■ TÂCHE 1:
Pour chacune des affirmations (a), (b) et (c), indiquez par oui ou non si elle concorde avec l'entretien sur les stars d'Internet, et citez à l'identique les mots de l'entretien qui tranchent.
(a) Selon Pacôme Thiellement, certaines personnes deviennent connues grâce à Internet.
(b) Erin Merle enregistre ses chansons dans un studio professionnel.
(c) Pacôme Thiellement qualifie Internet de « star-system ».
■ TÂCHE 2:
Transcrivez sans aucune modification le passage de l'entretien sur les stars d'Internet qui débute aux mots « Pacôme Thiellement : Internet, c’est » et s'achève après « ou de soleils. ».

Atlantico : Existe-t-il, selon vous, de vraies « stars » sur Internet ?
Pacôme Thiellement : Internet, c’est l’univers de la reprise anarchique totale. Il existe beaucoup de chanteurs YouTube, d’acteurs YouTube, de vidéos YouTube. Certes, certains deviennent connus grâce à Internet, mais c’est un phénomène qui relève tellement du « peuple », « par le peuple et pour le peuple » que tout est un peu trop ancré dans la terre ferme du réel pour parler d’étoiles ou de soleils.
Donc, vous considérez qu’aucune star n’est née sur la toile ?
Non, ce ne sont pas des stars.
Je ne sais pas quel nom on pourrait leur donner, pour les opposer aux étoiles : des fleurs peut-être ?… Le rapport à la notoriété est beaucoup trop pur et immanent pour pouvoir parler de « star-system ». Internet est un « flower-system ». Il y a quelque chose de profondément innocent dans ces apparitions, même quand elles débordent de vulgarité. On sent que ce sont des gens qui n’ont pas encore triché.
Ca changera peut-être. Mais sur YouTube s’il y a beaucoup de contenus médiocres, quelques-uns sont magnifiques qui ne répondent plus pour autant au schème admiration/amour/identification/jalousie. Par exemple, il y a une chanteuse qui s'appelle Erin Merle, belle comme une gitane, avec un regard hanté de poétesse maudite, et elle enregistre ses chansons dans son cagibi, une reprise de « I married myself » des Sparks par exemple ; on peut même voir ses vêtements sales ou sa machine à laver au fond du plan. C’est merveilleux.

■ INFORMATIONS EXTRAITES:
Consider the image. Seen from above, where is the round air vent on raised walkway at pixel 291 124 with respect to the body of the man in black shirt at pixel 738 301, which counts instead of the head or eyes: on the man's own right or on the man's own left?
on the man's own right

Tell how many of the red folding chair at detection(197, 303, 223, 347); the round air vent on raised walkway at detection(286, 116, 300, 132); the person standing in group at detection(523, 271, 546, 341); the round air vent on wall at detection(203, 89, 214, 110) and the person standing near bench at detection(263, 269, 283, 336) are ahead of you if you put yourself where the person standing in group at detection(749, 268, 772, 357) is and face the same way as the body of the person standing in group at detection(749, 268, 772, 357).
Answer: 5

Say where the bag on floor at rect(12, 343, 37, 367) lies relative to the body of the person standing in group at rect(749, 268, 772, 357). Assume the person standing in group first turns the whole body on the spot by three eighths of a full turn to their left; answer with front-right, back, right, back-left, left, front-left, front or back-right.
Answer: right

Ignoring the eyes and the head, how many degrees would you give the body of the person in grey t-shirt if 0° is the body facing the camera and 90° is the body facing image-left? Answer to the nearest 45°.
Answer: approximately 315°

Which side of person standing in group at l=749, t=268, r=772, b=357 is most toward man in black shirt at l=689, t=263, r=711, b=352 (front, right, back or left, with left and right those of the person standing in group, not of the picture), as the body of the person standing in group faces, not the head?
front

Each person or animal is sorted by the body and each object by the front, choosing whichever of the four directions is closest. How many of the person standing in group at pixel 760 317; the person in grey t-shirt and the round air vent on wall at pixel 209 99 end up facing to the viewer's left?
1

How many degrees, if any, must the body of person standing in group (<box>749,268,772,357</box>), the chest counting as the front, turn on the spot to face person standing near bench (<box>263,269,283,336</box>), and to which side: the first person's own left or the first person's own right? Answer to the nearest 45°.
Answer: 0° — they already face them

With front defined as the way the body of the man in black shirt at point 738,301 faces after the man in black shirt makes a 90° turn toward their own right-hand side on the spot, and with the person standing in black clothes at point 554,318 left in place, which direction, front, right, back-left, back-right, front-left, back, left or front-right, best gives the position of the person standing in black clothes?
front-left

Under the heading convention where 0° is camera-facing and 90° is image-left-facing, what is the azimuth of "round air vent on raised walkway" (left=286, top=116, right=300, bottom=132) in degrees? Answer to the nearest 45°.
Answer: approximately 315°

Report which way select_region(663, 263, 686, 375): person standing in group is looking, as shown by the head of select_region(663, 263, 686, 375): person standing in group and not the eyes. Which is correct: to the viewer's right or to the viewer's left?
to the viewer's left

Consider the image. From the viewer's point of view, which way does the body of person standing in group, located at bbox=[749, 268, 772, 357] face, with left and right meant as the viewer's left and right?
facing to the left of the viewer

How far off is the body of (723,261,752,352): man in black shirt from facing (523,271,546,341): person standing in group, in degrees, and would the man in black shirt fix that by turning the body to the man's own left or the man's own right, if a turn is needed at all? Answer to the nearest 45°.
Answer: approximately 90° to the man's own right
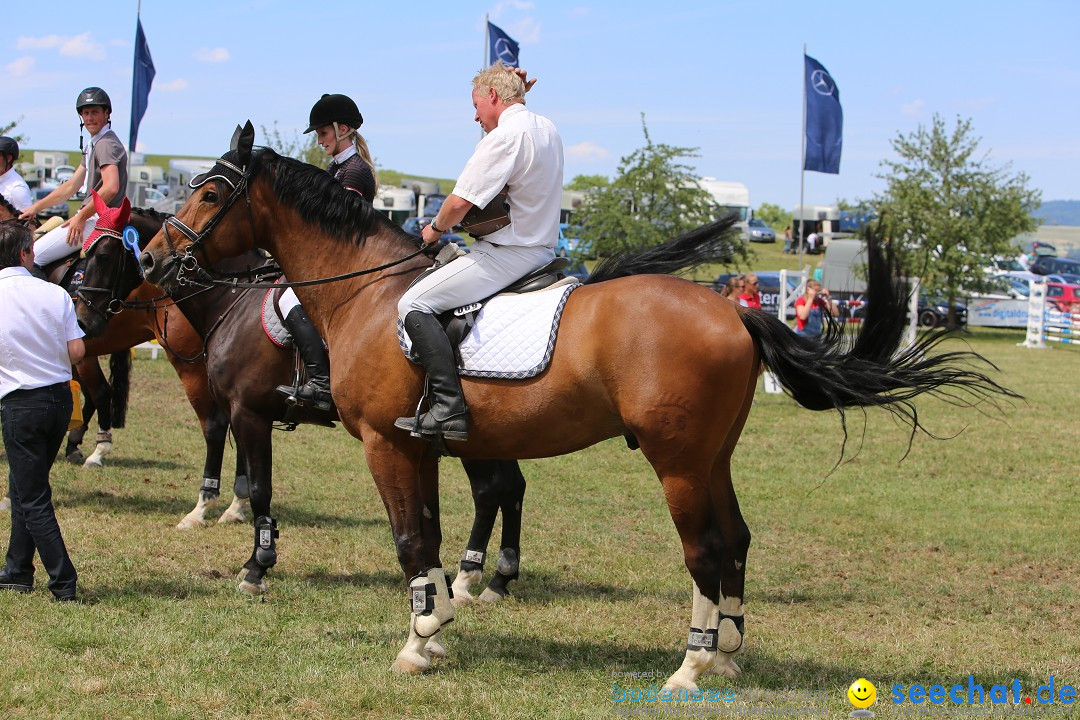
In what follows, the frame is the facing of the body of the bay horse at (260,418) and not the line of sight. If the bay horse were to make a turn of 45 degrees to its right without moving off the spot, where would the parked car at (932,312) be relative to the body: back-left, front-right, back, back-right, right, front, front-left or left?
right

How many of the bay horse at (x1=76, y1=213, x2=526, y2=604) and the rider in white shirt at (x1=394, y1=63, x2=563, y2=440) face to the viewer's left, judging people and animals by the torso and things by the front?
2

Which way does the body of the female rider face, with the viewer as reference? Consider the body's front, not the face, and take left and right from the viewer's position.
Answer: facing to the left of the viewer

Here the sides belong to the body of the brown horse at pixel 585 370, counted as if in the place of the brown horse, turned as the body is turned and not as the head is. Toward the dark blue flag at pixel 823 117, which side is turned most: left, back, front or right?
right

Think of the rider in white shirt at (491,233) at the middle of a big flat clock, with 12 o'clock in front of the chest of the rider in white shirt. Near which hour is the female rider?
The female rider is roughly at 2 o'clock from the rider in white shirt.

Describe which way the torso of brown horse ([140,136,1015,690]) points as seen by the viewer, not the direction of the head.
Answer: to the viewer's left

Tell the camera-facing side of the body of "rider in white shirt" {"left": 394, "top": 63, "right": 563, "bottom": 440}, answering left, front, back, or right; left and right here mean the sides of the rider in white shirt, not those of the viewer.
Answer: left

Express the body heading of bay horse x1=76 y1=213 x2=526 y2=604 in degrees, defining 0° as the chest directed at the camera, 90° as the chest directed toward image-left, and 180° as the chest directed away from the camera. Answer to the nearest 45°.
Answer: approximately 90°

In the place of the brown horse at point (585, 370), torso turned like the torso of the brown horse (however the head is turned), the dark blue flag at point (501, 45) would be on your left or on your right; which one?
on your right

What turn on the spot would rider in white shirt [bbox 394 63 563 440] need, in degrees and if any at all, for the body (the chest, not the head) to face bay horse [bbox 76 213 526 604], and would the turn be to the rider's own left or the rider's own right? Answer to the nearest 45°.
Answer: approximately 45° to the rider's own right

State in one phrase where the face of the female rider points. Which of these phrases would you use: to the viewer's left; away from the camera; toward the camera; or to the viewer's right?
to the viewer's left

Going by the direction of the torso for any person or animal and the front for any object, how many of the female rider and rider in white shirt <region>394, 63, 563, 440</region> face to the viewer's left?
2

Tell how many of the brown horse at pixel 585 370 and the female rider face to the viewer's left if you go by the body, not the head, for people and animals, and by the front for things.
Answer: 2

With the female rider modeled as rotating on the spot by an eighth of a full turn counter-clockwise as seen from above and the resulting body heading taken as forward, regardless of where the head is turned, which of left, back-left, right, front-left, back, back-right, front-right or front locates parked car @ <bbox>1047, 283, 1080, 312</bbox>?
back
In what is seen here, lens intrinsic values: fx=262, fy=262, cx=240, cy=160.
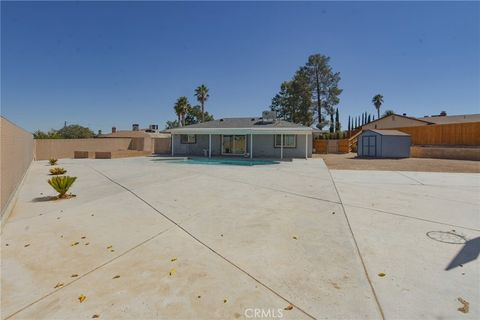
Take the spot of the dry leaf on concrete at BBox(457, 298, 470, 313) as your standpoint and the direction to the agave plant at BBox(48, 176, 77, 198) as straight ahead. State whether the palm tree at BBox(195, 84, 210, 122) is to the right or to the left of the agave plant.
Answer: right

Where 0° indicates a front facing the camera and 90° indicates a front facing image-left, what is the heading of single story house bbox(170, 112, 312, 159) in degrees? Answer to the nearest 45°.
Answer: approximately 180°

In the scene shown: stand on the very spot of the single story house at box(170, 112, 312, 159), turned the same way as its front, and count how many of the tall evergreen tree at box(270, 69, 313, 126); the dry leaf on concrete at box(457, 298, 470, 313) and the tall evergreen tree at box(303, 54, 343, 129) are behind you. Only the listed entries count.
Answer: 1

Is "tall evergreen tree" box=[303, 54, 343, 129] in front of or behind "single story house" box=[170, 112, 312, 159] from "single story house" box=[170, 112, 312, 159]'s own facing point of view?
in front

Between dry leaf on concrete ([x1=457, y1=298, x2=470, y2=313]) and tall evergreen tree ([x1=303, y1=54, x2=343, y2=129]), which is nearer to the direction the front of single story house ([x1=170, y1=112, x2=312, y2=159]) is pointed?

■ VOTRE SOLUTION 1:
(a) Oui : « Certes, certains deviennent connus grâce à Internet ».
(b) Non : « elle enregistre ses chansons dans son cagibi ».
(c) Non : « Internet est un « flower-system ». »

■ VOTRE SOLUTION 2:
Pacôme Thiellement : Internet, c’est l’univers de la reprise anarchique totale. Il existe beaucoup de chanteurs YouTube, d’acteurs YouTube, de vidéos YouTube. Certes, certains deviennent connus grâce à Internet, mais c’est un phénomène qui relève tellement du « peuple », « par le peuple et pour le peuple » que tout est un peu trop ancré dans la terre ferme du réel pour parler d’étoiles ou de soleils.